De avatar kan ook de belichaming zijn van de fabrikant van ingewikkelde elektronische apparaten. Zo is Womble de geduldige, hulpvaardige, gebruiksaanwijzende en voorbeeldgevende avatar van Siemens. Womble is een peervormige klodder die op losse voetjes rondwandelt op het kleurenscherm van de nieuwe SX-1 mobiele telefoon en via de telefoonlijn de oversteek kan maken naar pc’s en andere apparaten.
Psychologen en software-ergonomen zijn van mening dat de menustructuur en daarmee de bediening van de nieuwste elektronische apparatuur en dus ook de SX-1 mobiele telefoon het bevattingsvermogen en het kortetermijngeheugen van de doorsneemens te boven gaat. Vandaar dus een avatar die compenserend en hulpverlenend positie kiest tussen mens en technologie.
Fundamenteel onderzoek aan avatars vindt onder meer plaats bij de werkgroep Synthetic Characters van het MIT onder leiding van Bruce Blumberg. Het doel van deze Synthetic Characters Group is het begrijpen en in kaart brengen van natuurlijke gedragspatronen. Iedereen weet bijvoorbeeld hoe een hondje zal reageren als hij aandacht krijgt. Hij spitst de oren, begint te kwispelen en zoekt lichamelijk contact om de communicatie met lichaamstaal te kunnen voortzetten. Dit alles geheel volgens het menselijke verwachtingspatroon: ‘hondjes zijn aardig’.

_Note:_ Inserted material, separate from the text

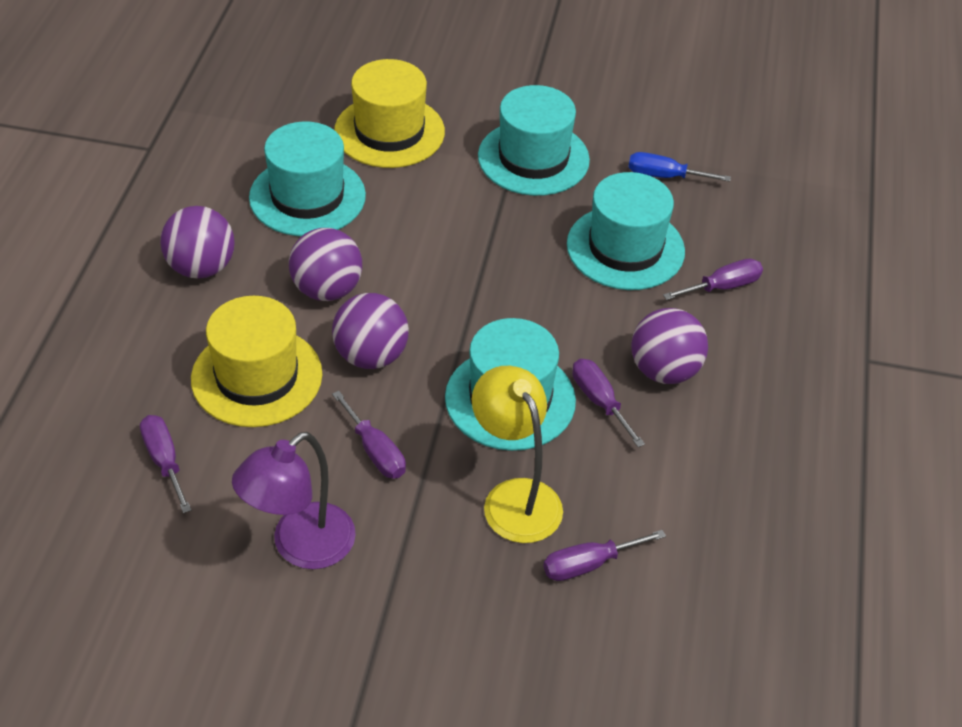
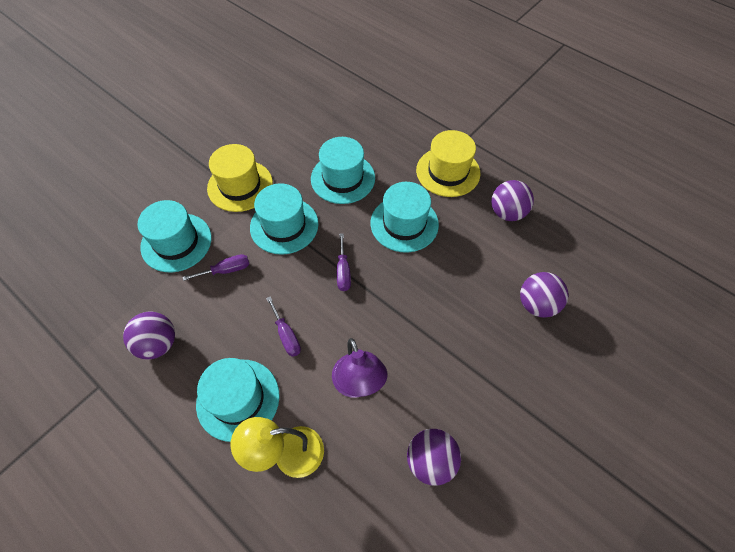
blue screwdriver: [628,152,731,182] = 1 -> none = 0
purple screwdriver: [140,415,192,513] [332,391,406,479] [543,530,666,581] [572,359,645,448] [663,259,763,300] = 5 -> [183,254,249,281] [266,296,301,357] [337,233,351,291] = 3
turquoise hat: [249,121,366,236] [445,318,576,451] [478,85,590,196] [567,172,685,290] = 4 -> [138,200,212,272] [196,358,280,442] [250,183,319,255] [311,137,375,204] [371,182,439,252] = 5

Blumberg: "Dit geïsoleerde stukje gedrag is gemakkelijk te programmeren, maar het is enorm lastig het hondje als dynamisch geheel te beschrijven. We hebben het dan over de interconnecties tussen emotie, motivatie, perceptie, leervermogen en motoriek die we proberen onder te brengen in de context van een compleet systeem. Pas dan mogen we een avatar in de belichaming van een hondje verwachten dat logisch en lerend op gebeurtenissen reageert en zelfs anticipeert."
Een concreet onderzoeksresultaat van de werkgroep wordt aangeduid als C5. Het voorziet in een ‘toolkit for animal behaviour’ die moet worden gebaseerd op een rekenkundig model van een bepaald knuffeldier, zoals een hond of een kat, of op dat van bekende cartoonfiguren als Donald Duck, Mickey Mouse of Willie Wortel. De toolkit is in Java geschreven en kan door specialisten voor avatardesign worden gebruikt onder Mac OS X.